Pasaje citado —
¿Qué nos hace pensar? Hannah Arendt y Sócrates

En el volumen Thinking de su obra The Life of the Mind, podemos encontrar algunas de las reflexiones de Hannah Arendt en torno a la actividad de pensar, actividad que había generado en ella una inmensa inquietud después de su asistencia al juicio del criminal nazi Adolf Eichmann en Jerusalén. En ese juicio Arendt, interesada en el perfil psicológico del acusado, se encontró con un personaje que “no evidenciaba signos de convicciones políticas, raciales o ideológicas sólidas y profundamente arraigadas que constituyeran las motivaciones (malvadas) de sus actos (cf. 30). Este “diagnóstico” llevó a Arendt a preguntarse por la posible relación entre el pensamiento y el mal moral. Arendt pensó que la actividad de pensar como tal –al margen de sus contenidos específicos- puede “condicionarnos” contra el mal (cf. id. 31). No es mi propósito examinar esta tesis de Arendt. Quiero ocuparme de la respuesta que ofrece a otra pregunta íntimamente relacionada con esta cuestión, presente también en el volumen mencionado: ¿Qué nos hace pensar?”. Pero primero tendremos que aclarar el sentido de la pregunta.

“¿Qué nos hace pensar?” Al plantear esta pregunta Arendt no interroga por los objetivos que se buscan al emprender la actividad de pensar. Y es que la actividad de pensar es una empresa que se lleva a cabo por ella misma, sin miras a conseguir resultados específicos. Detrás de esta actividad no se encuentra una meta concreta, sino “la necesidad por indagar el significado de lo que existe o acontece”. No hay ningún otro “motivo” más que este.

De modo que cuando Arendt pregunta “¿Qué nos hace pensar?” esta necesidad esta presupuesta. Luego, ¿cómo debemos entender esta pregunta?

Las actividades mentales –pensar, querer, juzgar- se caracterizan por su invisibilidad: no pueden ser vistas, tocadas, olidas, etc.; es decir, el Yo que piensa, quiere y juzga nunca se manifiesta en el mundo de las apariencias (cf. 71 y 189). No obstante, que estas actividades sean invisibles no significa que ocurran en otra dimensión del ser o en una esfera suprasensible o algo así. Estas actividades tienen lugar en el mundo fenoménico y concretamente en individuos que participan de ese mismo mundo. Siendo invisibles -pero teniendo lugar en el mundo de las apariencias- estas actividades suponen un retiro deliberado del mundo fenoménico –“un repliegue de la presencia del mundo en los sentidos (94)”-, posible en virtud de la facultad de la mente de tener presente lo que está ausente para los sentidos (cf. 75).

Material —
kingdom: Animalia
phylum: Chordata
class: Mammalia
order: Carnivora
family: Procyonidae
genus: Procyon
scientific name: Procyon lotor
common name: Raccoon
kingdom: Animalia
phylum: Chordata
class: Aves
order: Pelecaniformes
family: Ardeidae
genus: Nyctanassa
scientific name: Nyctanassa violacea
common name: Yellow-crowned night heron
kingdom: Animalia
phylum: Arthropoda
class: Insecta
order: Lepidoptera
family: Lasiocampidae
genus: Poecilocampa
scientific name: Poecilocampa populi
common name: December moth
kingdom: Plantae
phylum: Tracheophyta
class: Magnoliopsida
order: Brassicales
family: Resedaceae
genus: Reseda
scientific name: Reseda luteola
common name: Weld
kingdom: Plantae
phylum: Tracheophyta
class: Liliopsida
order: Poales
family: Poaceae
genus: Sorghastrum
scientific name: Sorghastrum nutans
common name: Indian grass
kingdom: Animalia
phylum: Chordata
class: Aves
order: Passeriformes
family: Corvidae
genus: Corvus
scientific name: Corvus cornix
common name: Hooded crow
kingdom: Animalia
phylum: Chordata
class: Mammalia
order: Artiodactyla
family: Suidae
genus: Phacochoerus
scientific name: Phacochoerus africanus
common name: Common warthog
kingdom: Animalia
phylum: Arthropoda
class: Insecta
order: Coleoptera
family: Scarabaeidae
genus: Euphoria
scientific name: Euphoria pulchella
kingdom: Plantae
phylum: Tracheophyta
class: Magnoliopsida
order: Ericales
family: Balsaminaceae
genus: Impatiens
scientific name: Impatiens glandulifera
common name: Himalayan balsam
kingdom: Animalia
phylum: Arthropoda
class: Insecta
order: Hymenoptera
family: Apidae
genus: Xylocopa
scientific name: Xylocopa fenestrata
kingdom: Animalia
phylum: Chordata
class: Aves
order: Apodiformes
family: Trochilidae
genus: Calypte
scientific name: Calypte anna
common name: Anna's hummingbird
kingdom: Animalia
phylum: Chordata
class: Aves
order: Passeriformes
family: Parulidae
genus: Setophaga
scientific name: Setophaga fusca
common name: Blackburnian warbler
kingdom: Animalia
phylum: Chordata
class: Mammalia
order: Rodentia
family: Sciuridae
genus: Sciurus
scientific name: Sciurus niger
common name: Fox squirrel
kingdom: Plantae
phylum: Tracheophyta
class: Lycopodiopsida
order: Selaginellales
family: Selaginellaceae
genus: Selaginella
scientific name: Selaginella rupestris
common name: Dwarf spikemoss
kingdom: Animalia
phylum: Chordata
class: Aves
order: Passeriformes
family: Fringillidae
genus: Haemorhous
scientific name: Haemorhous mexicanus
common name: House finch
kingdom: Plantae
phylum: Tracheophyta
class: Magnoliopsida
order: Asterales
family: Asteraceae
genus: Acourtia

Requisitos del problema — Según el pasaje citado sobre Arendt y Sócrates, ¿a qué juicio asistió Hannah Arendt en Jerusalén?

Respuesta del ejercicio — Al juicio del criminal nazi Adolf Eichmann.